[Task description] All of the entries must be duplicated exactly.

[Dataset records]
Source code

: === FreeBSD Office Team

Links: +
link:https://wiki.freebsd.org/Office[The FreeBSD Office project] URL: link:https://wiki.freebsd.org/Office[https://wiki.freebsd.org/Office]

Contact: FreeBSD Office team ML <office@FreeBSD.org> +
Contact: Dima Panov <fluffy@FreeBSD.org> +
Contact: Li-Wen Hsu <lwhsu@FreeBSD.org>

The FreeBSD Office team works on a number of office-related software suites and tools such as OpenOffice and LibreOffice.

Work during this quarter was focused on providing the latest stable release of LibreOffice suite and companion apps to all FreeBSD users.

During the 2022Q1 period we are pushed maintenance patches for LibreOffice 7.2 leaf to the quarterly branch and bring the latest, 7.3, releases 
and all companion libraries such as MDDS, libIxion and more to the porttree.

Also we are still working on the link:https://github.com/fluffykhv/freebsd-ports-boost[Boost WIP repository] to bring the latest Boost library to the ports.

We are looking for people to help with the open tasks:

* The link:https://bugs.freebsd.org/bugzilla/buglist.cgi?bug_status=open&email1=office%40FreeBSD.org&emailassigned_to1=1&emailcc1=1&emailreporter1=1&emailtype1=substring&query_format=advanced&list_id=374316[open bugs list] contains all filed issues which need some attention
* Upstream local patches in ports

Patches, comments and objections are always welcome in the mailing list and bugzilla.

[Task result]
Source code

: === FreeBSD Office Team

Links: +
link:https://wiki.freebsd.org/Office[The FreeBSD Office project] URL: link:https://wiki.freebsd.org/Office[https://wiki.freebsd.org/Office]

Contact: FreeBSD Office team ML <office@FreeBSD.org> +
Contact: Dima Panov <fluffy@FreeBSD.org> +
Contact: Li-Wen Hsu <lwhsu@FreeBSD.org>

The FreeBSD Office team works on a number of office-related software suites and tools such as OpenOffice and LibreOffice.

Work during this quarter was focused on providing the latest stable release of LibreOffice suite and companion apps to all FreeBSD users.

During the 2022Q1 period we are pushed maintenance patches for LibreOffice 7.2 leaf to the quarterly branch and bring the latest, 7.3, releases 
and all companion libraries such as MDDS, libIxion and more to the porttree.

Also we are still working on the link:https://github.com/fluffykhv/freebsd-ports-boost[Boost WIP repository] to bring the latest Boost library to the ports.

We are looking for people to help with the open tasks:

* The link:https://bugs.freebsd.org/bugzilla/buglist.cgi?bug_status=open&email1=office%40FreeBSD.org&emailassigned_to1=1&emailcc1=1&emailreporter1=1&emailtype1=substring&query_format=advanced&list_id=374316[open bugs list] contains all filed issues which need some attention
* Upstream local patches in ports

Patches, comments and objections are always welcome in the mailing list and bugzilla.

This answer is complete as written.